We propose a novel atlas-guided approach for automated quantification of small animal PET studies. To this end, preprocessing for adaptation of PET/CT images of the actual mouse study and atlas fields of view is required. Automated quantification is achieved through 3-D image registration between CT images of the actual mouse and the Digimouse atlas. The transformations achieving this are afterwards applied to corresponding PET images to put them in the Digimouse image space. The Digimouse segmentation is used to define the regions of interest for quantitative analysis.

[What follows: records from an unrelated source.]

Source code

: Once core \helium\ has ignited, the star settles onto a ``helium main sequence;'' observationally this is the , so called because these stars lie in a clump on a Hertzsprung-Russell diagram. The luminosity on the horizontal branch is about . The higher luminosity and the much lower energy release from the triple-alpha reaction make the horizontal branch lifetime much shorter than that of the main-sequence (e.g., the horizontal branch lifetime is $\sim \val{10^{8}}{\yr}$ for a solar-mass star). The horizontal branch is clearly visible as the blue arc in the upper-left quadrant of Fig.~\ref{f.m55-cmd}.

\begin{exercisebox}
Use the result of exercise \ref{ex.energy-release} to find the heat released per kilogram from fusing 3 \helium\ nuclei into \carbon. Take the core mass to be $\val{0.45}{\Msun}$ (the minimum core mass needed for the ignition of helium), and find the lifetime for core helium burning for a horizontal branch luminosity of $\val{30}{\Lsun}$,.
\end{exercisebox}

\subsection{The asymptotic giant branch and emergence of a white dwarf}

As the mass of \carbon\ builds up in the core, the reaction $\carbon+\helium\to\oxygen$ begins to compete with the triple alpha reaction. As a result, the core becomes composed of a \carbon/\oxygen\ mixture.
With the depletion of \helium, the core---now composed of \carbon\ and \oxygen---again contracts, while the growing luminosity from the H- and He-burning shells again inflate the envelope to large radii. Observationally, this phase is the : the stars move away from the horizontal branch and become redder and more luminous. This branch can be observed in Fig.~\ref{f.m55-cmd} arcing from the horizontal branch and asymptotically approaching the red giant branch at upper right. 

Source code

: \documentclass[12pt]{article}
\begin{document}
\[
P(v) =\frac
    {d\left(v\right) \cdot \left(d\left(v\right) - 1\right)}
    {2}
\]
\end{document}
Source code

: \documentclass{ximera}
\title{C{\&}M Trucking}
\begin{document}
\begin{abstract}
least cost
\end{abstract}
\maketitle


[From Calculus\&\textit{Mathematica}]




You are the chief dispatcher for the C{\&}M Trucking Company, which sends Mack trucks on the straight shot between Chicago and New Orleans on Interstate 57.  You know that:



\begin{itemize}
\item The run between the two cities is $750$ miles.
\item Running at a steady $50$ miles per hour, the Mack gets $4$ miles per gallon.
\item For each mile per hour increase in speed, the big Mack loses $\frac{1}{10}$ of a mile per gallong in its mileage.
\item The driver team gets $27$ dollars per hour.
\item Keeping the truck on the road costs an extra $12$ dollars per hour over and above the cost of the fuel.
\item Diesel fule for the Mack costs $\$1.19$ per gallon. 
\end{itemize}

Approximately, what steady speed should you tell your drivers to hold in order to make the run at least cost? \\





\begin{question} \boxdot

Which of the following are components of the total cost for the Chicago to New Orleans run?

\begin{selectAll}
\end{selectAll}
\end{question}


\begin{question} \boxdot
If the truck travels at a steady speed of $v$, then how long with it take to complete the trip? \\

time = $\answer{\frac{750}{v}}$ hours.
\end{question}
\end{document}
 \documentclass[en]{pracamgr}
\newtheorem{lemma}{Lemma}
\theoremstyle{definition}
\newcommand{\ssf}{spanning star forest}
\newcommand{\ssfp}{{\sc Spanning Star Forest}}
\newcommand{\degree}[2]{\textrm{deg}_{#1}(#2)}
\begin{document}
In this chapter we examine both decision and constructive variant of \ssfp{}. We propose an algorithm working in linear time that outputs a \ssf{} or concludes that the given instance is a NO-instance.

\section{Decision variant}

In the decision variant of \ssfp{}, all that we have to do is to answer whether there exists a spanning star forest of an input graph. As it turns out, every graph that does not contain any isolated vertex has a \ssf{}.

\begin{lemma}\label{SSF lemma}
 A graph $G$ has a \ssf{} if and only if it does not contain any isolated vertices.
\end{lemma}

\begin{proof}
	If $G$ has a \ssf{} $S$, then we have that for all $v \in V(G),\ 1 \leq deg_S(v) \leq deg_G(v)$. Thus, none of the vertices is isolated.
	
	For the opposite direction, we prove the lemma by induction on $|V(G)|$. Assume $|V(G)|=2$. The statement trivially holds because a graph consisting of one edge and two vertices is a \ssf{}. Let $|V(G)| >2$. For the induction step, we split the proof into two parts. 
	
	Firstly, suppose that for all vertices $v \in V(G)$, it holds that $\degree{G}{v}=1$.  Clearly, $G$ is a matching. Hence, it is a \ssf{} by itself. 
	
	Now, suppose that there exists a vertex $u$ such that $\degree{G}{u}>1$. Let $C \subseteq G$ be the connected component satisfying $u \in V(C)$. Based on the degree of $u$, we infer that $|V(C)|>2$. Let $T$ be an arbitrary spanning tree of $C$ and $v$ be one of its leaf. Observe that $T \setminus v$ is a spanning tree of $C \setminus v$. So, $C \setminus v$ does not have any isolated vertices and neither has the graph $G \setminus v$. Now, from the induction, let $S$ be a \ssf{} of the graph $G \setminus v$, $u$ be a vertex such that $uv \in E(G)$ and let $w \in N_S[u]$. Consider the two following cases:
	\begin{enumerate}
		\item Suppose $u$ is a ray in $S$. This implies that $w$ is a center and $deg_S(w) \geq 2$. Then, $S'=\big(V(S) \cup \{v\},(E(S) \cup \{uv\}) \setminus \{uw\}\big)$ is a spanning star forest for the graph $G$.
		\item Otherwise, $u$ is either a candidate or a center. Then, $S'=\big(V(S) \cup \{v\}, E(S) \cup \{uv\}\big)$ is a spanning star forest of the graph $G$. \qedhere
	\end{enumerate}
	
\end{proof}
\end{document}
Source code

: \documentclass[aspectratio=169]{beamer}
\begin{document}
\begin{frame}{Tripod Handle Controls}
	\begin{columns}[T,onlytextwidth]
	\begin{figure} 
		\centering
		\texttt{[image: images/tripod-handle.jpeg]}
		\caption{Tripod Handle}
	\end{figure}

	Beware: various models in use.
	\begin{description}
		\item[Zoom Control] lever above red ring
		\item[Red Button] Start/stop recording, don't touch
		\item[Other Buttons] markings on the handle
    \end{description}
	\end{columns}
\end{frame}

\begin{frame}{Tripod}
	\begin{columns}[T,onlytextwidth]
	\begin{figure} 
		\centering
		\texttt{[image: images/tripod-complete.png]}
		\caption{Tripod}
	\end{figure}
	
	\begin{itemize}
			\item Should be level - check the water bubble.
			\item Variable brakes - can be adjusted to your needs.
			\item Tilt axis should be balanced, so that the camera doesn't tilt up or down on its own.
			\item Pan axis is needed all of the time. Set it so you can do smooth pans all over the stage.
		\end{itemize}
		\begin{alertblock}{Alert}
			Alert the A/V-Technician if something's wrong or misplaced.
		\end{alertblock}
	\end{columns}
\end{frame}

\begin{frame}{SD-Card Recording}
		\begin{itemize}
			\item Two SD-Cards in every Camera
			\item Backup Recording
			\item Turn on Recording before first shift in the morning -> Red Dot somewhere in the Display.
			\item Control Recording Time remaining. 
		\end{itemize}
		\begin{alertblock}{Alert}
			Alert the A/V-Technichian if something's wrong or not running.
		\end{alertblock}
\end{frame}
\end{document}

The method proved to provide similar performance compared to other proposed techniques requiring user intervention [5, 39, 40]. Normalized mean activity estimation was preserved between reference and automated measures in most of the regions considered, with relative errors below 10 %. The only regions resulting in higher relative errors are those corresponding to small organs presenting a large variability among mice such as the testicles, bladder, kidneys and pancreas. This can also be explained by physiological respiratory motion, cardiac motion and periodic filling and emptying of the bladder. This was, however, expected from image registration assessment results. Further refinement of the latter procedure is underway.